TUTTI I PREMIATI NELL’EDIZIONE 2011 DEI BAFTA

Il Re trionfa nel Regno Unito, e non poteva essere altrimenti. Se non lì, dove? A Los Angeles magari, dirà qualcuno alludendo alla notte degli Oscar; ma per quello ancora c’è un po’ di tempo. Per ora i Bafta, i premi del cinema inglese, gli Oscar d’oltremanica, hanno premiato nella serata di ieri con ben sette statuette Il discorso del re, il film di Tom Hooper che racconta le vicende del sovrano Giorgio VI d’Inghilterra, costretto a lottare contro la propria balbuzie in un momento storico cruciale per il Paese, alle porte della Seconda Guerra Mondiale. Film di produzione britannica estremamente raffinato e intelligente, arricchito da un’interpretazione straordinaria di Colin Firth, che si è aggiudicato infatti il premio Bafta come miglior attore; premiati inoltre anche Helena Bonham-Carter e Geoffrey Rush, co-protagonisti della pellicola.

Il premio alla regia è andato invece all’ormai eterno rivale del film britannico: parliamo di The social Network di David Fincher, che si è aggiudicato anche il Bafta per la migliore sceneggiatura adattata e per il miglior montaggio. Premiata come miglior attrice Nathalie Portman per l’interpretazione in The Black Swan, mentre premi minori sono andati a Inception di Christopher Nolan (sonoro, effetti visivi, production design) e Alice in Wonderland di Tim Burton (miglior trucco e migliori costumi). Un Bafta speciale è andato alla saga di Harry Potter, premiata per il suo contributo al cinema britannico.

In vista della notte degli Oscar, prevista per il 27 febbraio, si ripropone dunque la sfida al vertice tra Il discorso del re e The social network. Chi vincerà?
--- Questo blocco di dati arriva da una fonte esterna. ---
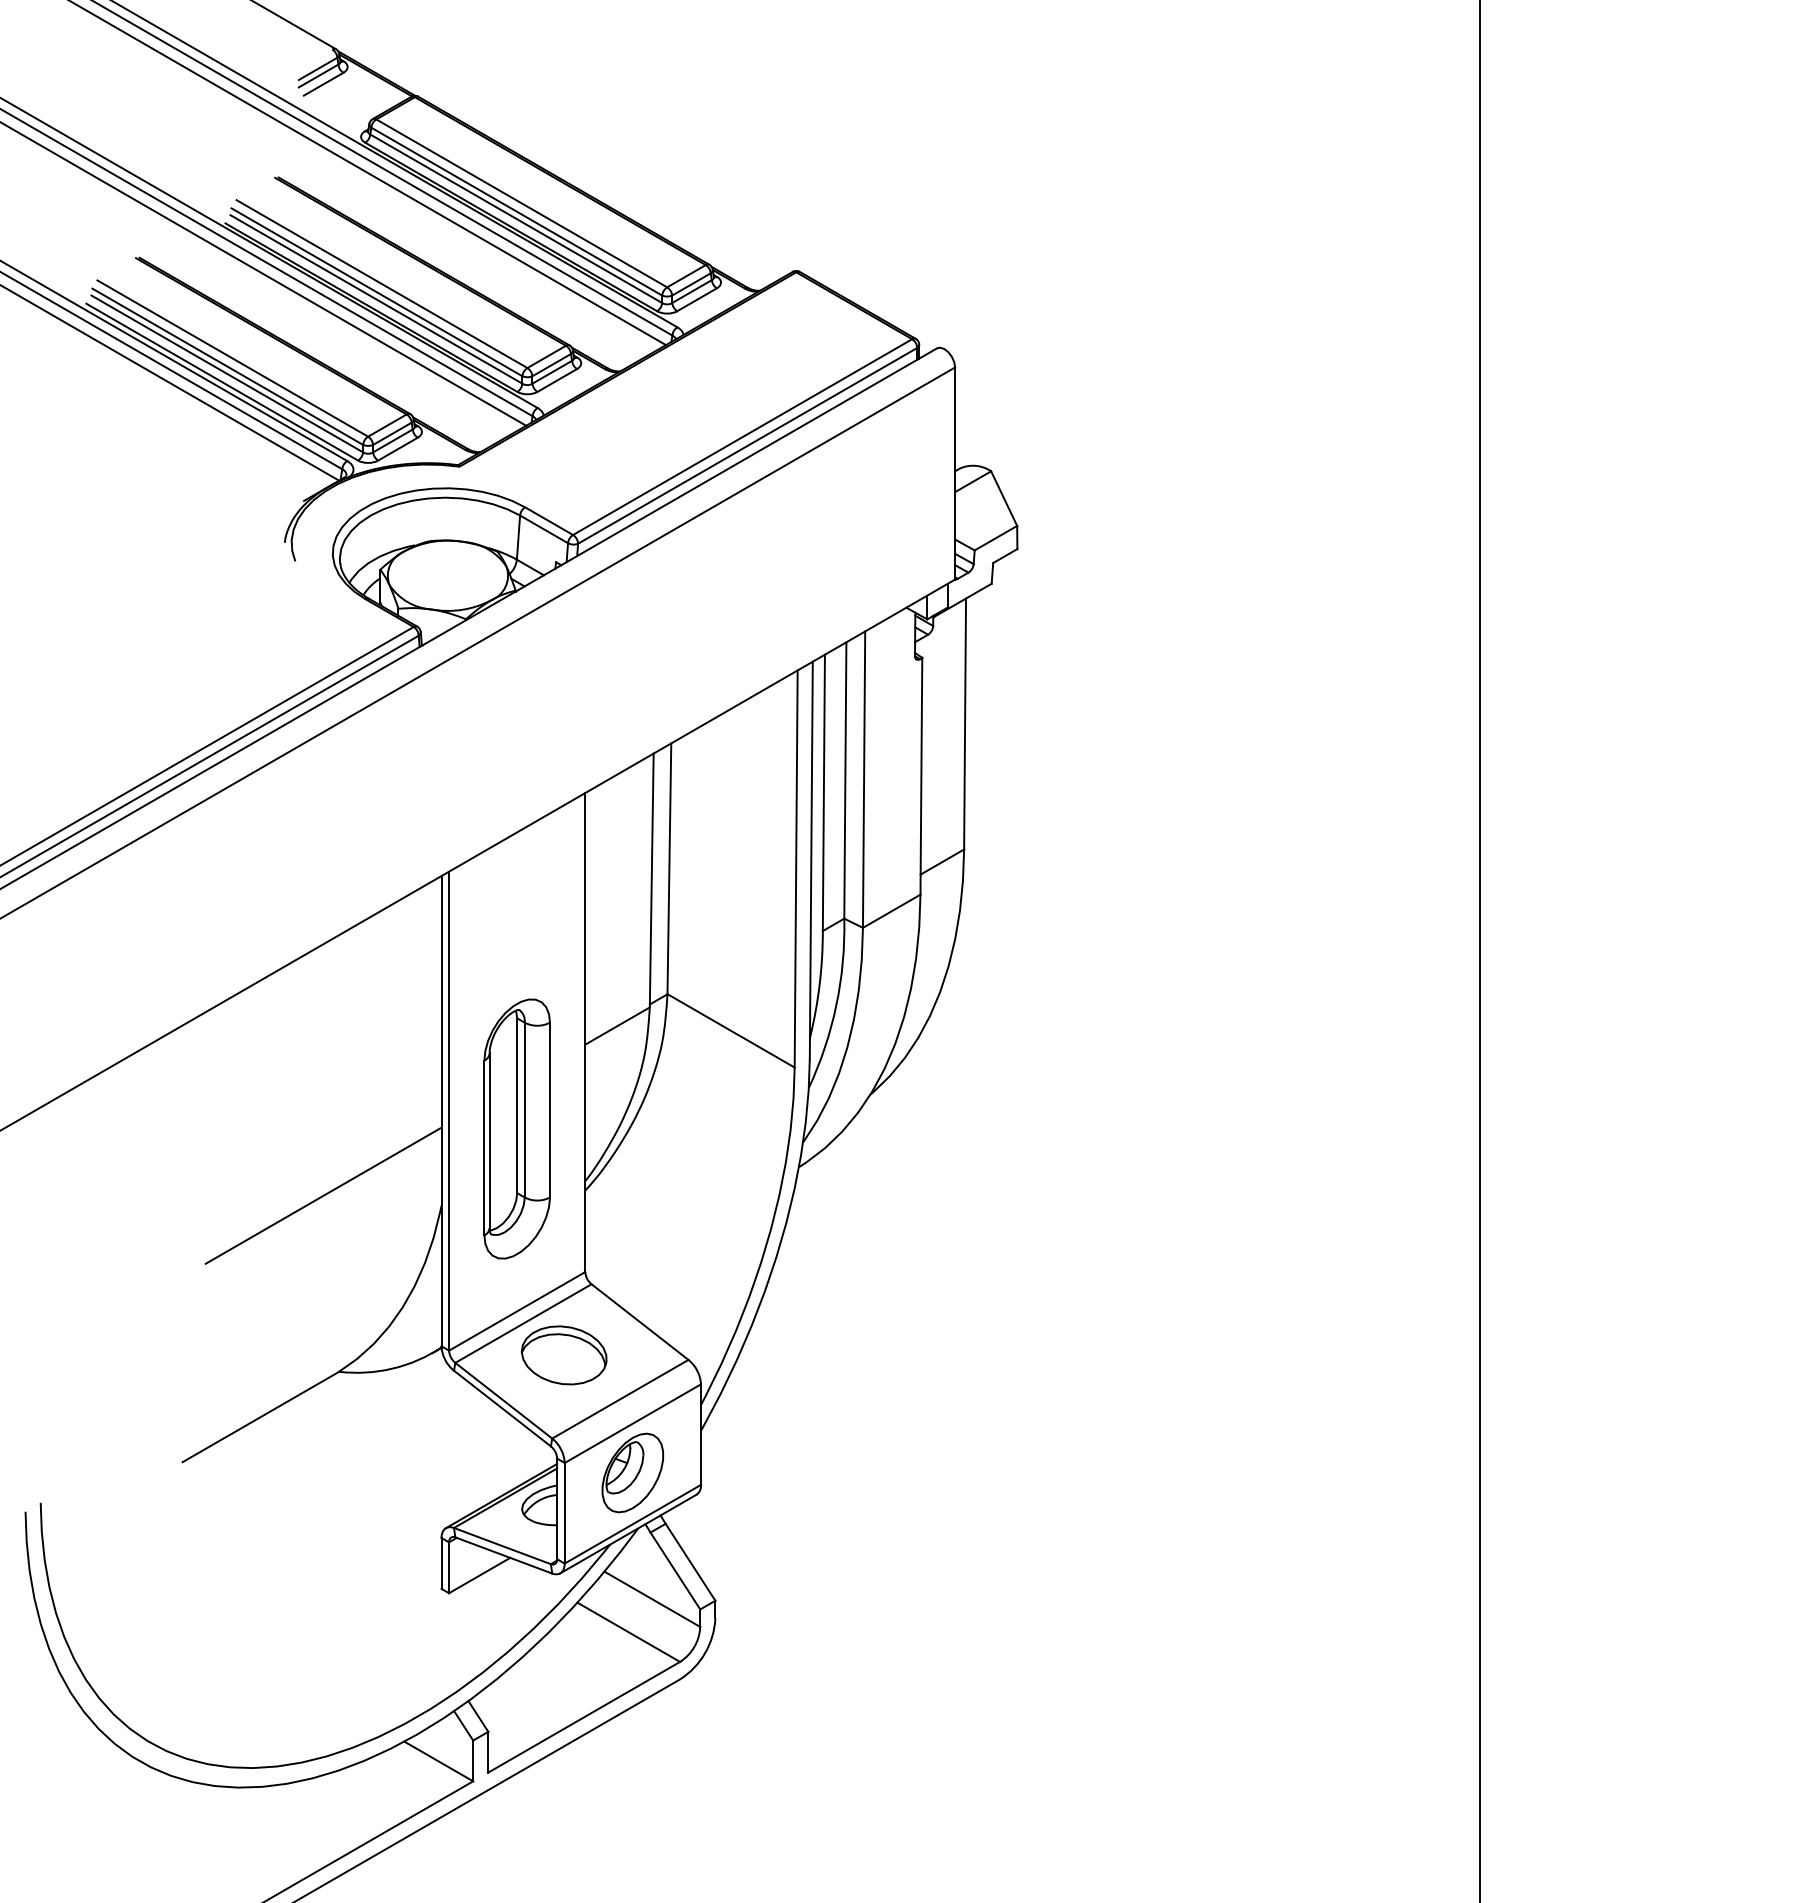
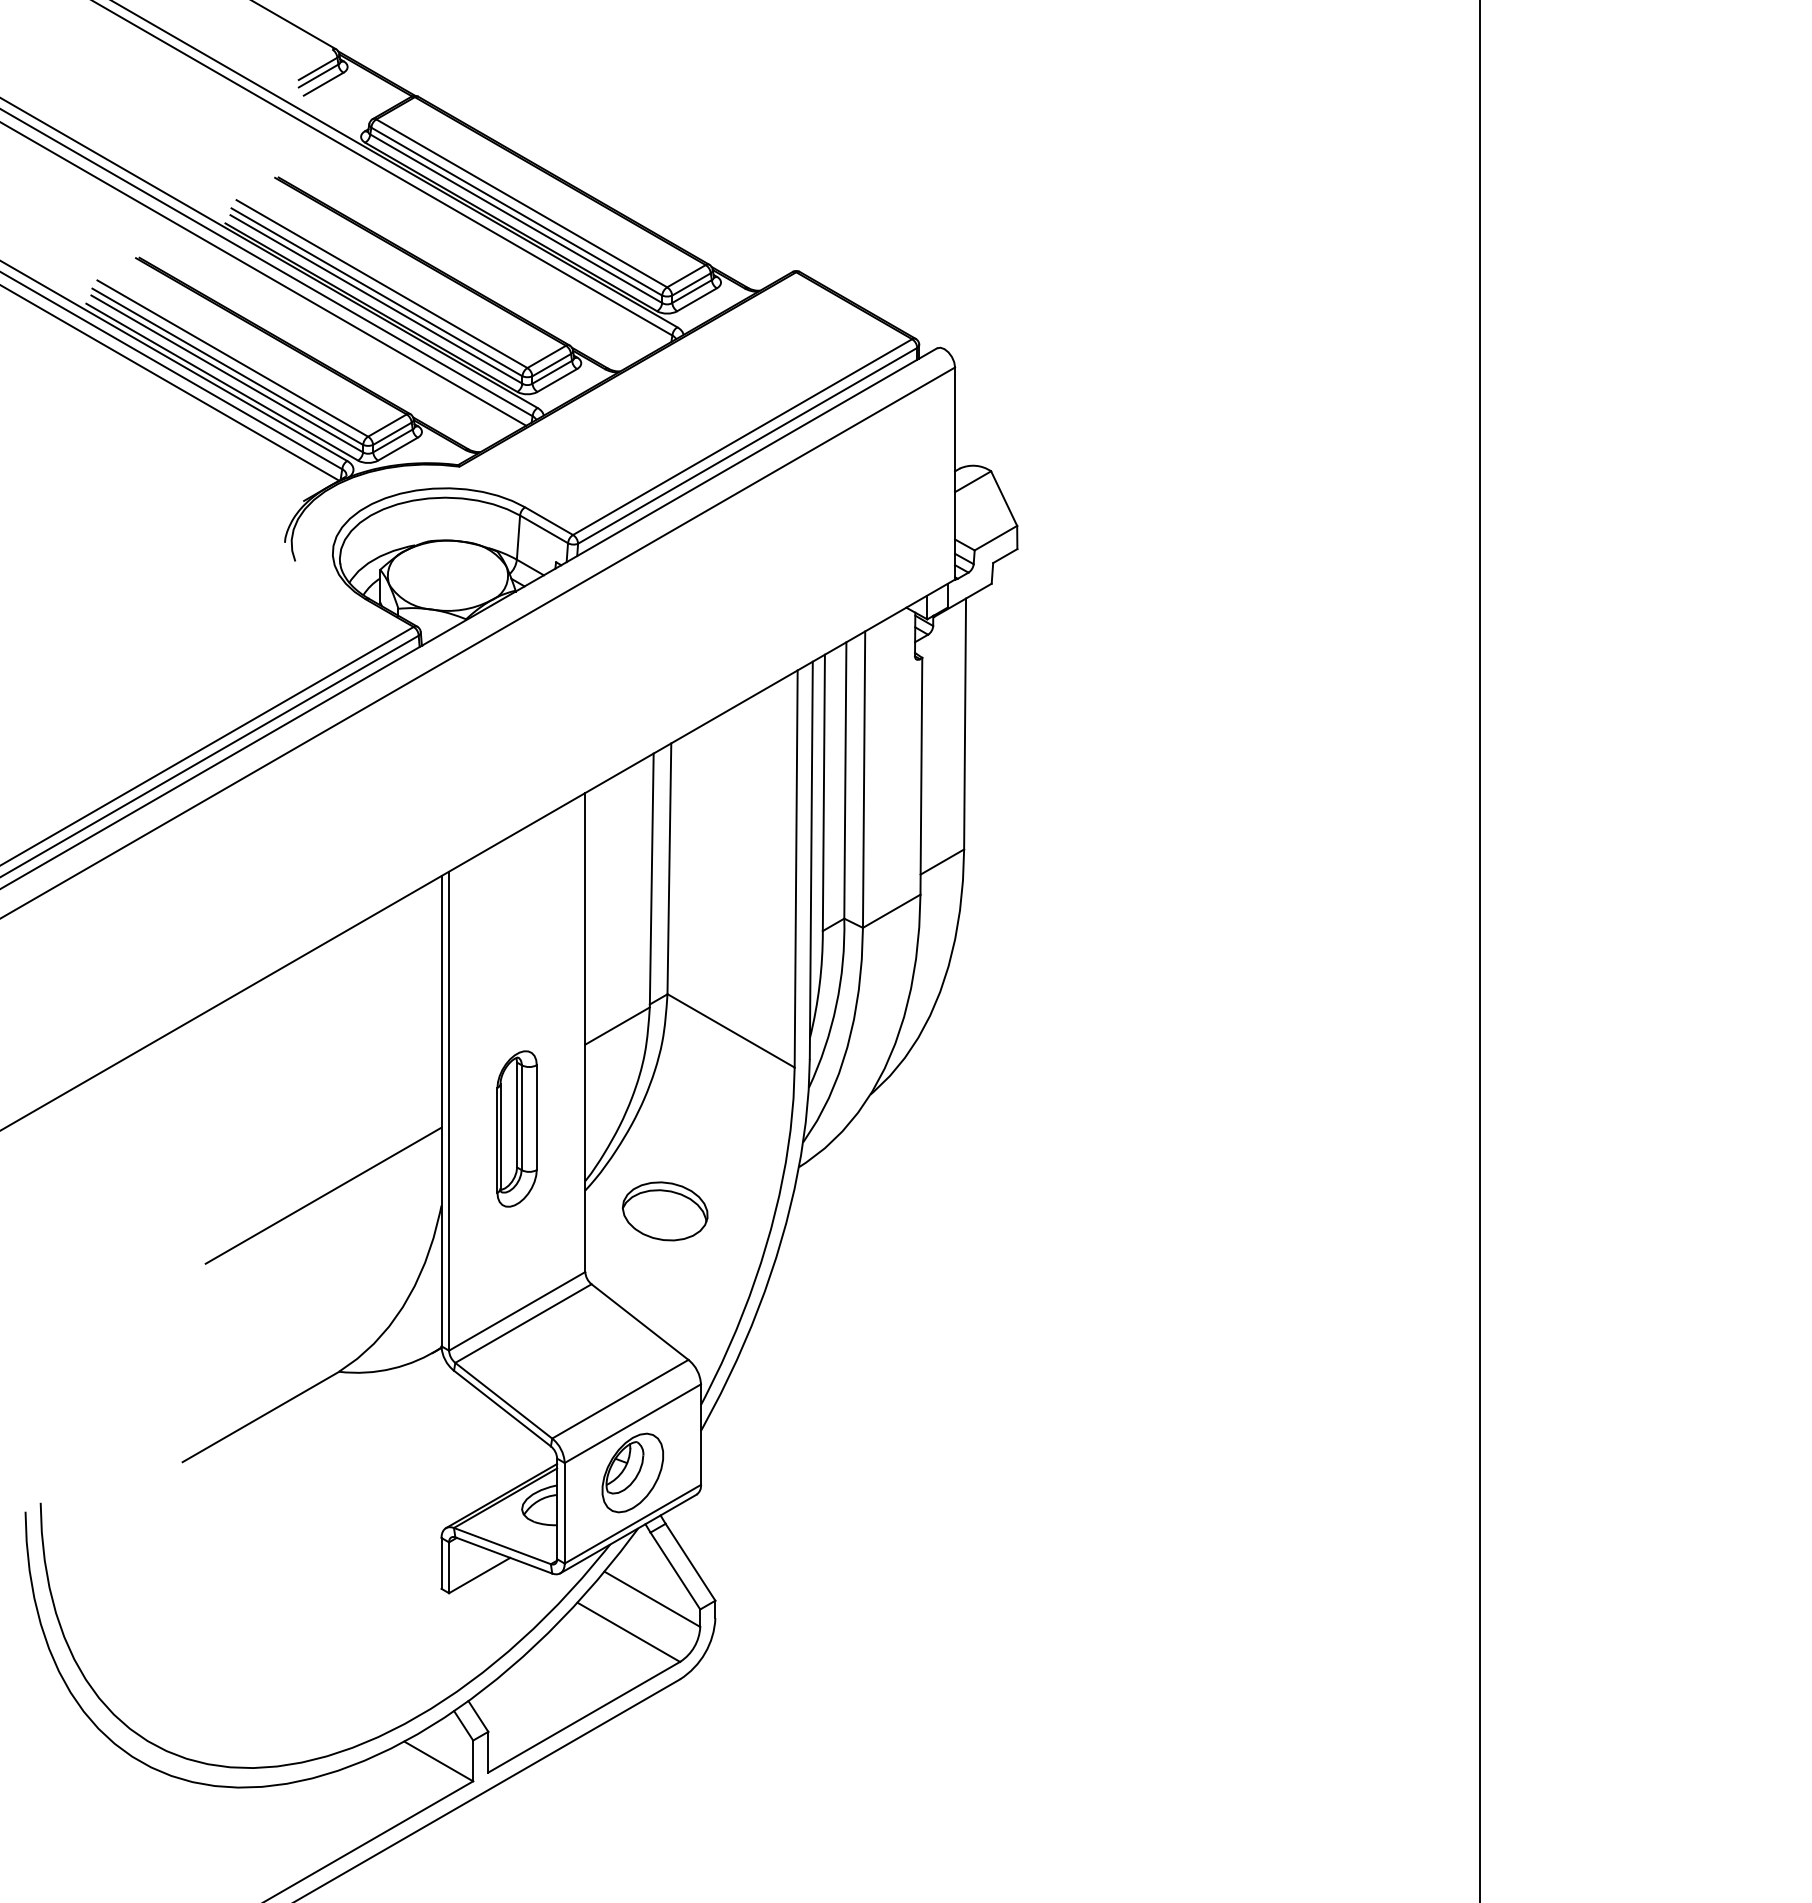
line at (369, 173): present -> none
part at (516, 1128) size: 68x262 px -> 42x158 px
part at (563, 1355) position: (563, 1355) -> (664, 1211)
Per ora l’ago della bilancia pende dalla parte della pellicola britannica, ma i giochi sono tutti aperti.

Di seguito l’elenco di tutti i premiati ai Bafta 2011.
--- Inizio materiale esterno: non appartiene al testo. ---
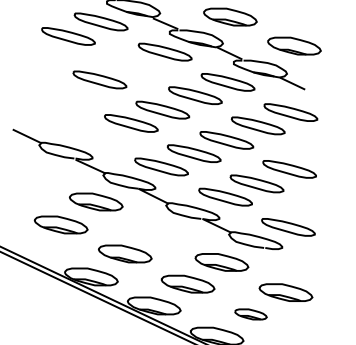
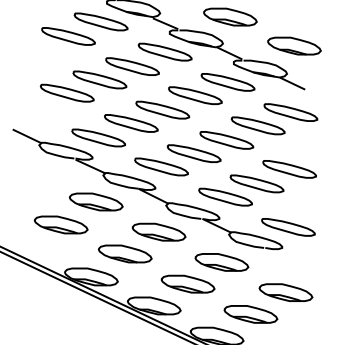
part at (132, 66): none -> present
part at (66, 92): none -> present
part at (98, 137): none -> present
part at (158, 231): none -> present
part at (250, 314) size: 34x13 px -> 56x19 px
Miglior film: Il Discorso del Re

Miglior film britannico: Il Discorso del Re (Tom Hooper, David Seidler, Iain Canning, Emile Sherman, Gareth Unwin)

– Miglior debutto di un regista, sceneggiatore o produttore inglese: Chris Morris (Four Lions)

Miglior regia: David Fincher per The Social Network

Miglior Attore: Colin Firth (Il Discorso del Re)

Miglior Attrice: Natalie Portman (Black Swan)

– Miglior Attore non protagonista: Geoffrey Rush (Il Discorso del Re)

Miglior Attrice non protagonista: Helena Bonham Carter (Il Discorso del Re)

– Miglior sceneggiatura originale: Il Discorso del Re (David Seidler)

– Miglior sceneggiatura adattata: The Social Network (Aaron Sorkin)

Miglior film non in lingua straniera: Uomini che odiano le donne (Søren Stærmose, Niels Arden Oplev)

Miglior film d’animazione: Toy Story 3

Miglior colonna sonora: Il Discorso del re (Alexandre Desplat)

– Miglior fotografia: Il Grinta (Roger Deakins)

Miglior montaggio: The Social Network (Angus Wall, Kirk Baxter)

Miglior production design: Inception (Guy Hendrix Dyas, Larry Dias, Doug Mowat)

Migliori costumi: Alice in Wonderland (Colleen Atwood)

Miglior sonoro: Inception (Richard King, Lora Hirschberg, Gary A Rizzo, Ed Novick)

Migliori effetti speciali visivi: Inception (Chris Corbould, Paul Franklin, Andrew Lockley, Peter Bebb)

– Miglior trucco: Alice in Wonderland (Valli O’Reilly, Paul Gooch)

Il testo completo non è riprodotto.